**Written tasks**
1 – In the CPU vs GPU passage, retype the part that begins at the words "CPU: Latency Optimization" and stops after "hidden by parallelism.".
2 – Answer these questions from the CPU vs GPU passage:
(a) What does branch prediction predict ahead of time?
(b) Which mechanism does the passage name as the one behind Spectre/Meltdown?
(c) What does GPU hardware do when one thread stalls waiting for memory?

**Passage shown**
※ ※ ※

1. CPU vs GPU: Fundamentally Different Design Philosophies

The difference between a CPU and GPU is not merely "more cores." The underlying design philosophy is fundamentally different.

CPU: Latency Optimization

A CPU is designed to execute a single thread as fast as possible. To achieve this, it incorporates:

  • Branch Prediction: Predicts if/else outcomes ahead of time to prevent pipeline stalls
  • Out-of-Order Execution: Executes independent instructions out of program order to keep the pipeline full
  • Speculative Execution: Computes down predicted branches before knowing if they're taken (the mechanism behind Spectre/Meltdown)
  • Massive Caches: Tens of megabytes of L1/L2/L3 cache to hide memory latency for a single thread

GPU: Throughput Optimization

A GPU is designed to maximize total throughput when thousands of threads run simultaneously. Individual thread latency is traded away — instead, when one thread stalls waiting for memory, the hardware instantly switches to another thread. Latency is hidden by parallelism.

CPU Architecture (latency-optimized):
┌────────────────────────────────────────────┐
Core 0Core 1Core 2Core 3 (powerful)(powerful)(powerful)(powerful)OOO exec │ OOO exec │ OOO exec │ OOO exec │
├──────────┴──────────┴──────────┴───────────┤
L3 Cache (32MB+)├────────────────────────────────────────────┤
Main Memory (DDR5, ~50 GB/s)└────────────────────────────────────────────┘

GPU Architecture (throughput-optimized)H100:
┌──┬──┬──┬──┬──┬──┬──┬──┬──┬──┬──┐
SMSMSMSMSMSMSMSMSMSM...132 SMs
│  │  │  │  │  │  │  │  │  │  │   │  each SM = 128 CUDA cores
└──┴──┴──┴──┴──┴──┴──┴──┴──┴──┴───┘
       L2 Cache (50MB)

※ ※ ※

**Dataset content**
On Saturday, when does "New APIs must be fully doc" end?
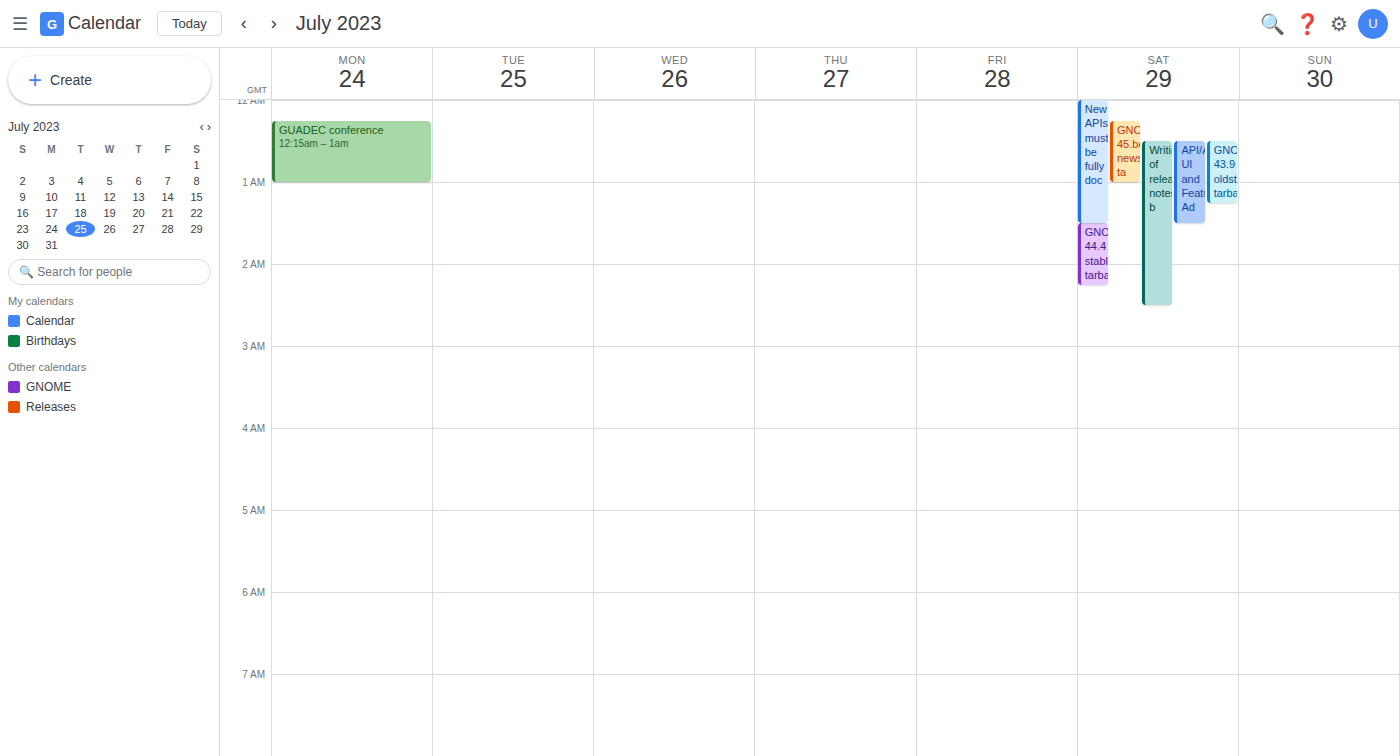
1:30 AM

※ ※ ※

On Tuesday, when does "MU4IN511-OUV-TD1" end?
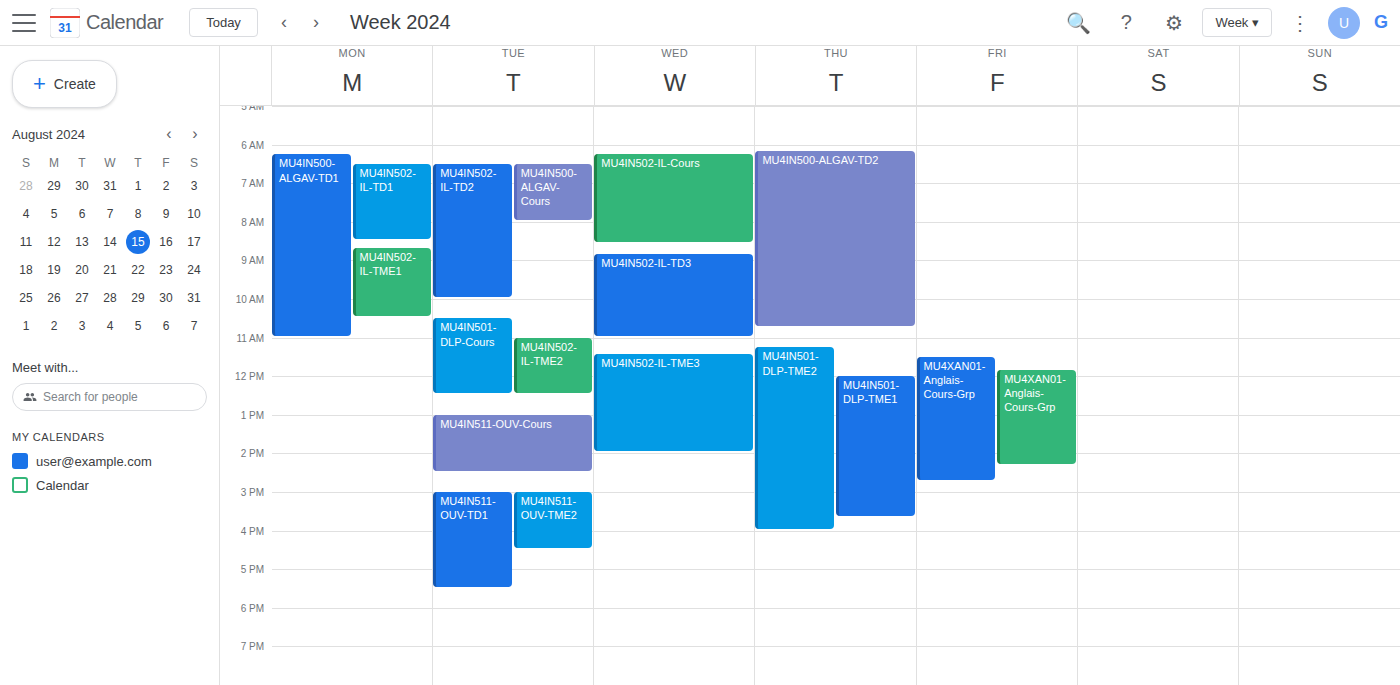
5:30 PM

※ ※ ※

**Task-by-task outputs**
1 –
CPU: Latency Optimization

A CPU is designed to execute a single thread as fast as possible. To achieve this, it incorporates:

  • Branch Prediction: Predicts if/else outcomes ahead of time to prevent pipeline stalls
  • Out-of-Order Execution: Executes independent instructions out of program order to keep the pipeline full
  • Speculative Execution: Computes down predicted branches before knowing if they're taken (the mechanism behind Spectre/Meltdown)
  • Massive Caches: Tens of megabytes of L1/L2/L3 cache to hide memory latency for a single thread

GPU: Throughput Optimization

A GPU is designed to maximize total throughput when thousands of threads run simultaneously. Individual thread latency is traded away — instead, when one thread stalls waiting for memory, the hardware instantly switches to another thread. Latency is hidden by parallelism.

2 –
(a) It predicts if/else outcomes, to prevent pipeline stalls.
(b) Speculative execution.
(c) It instantly switches to another thread.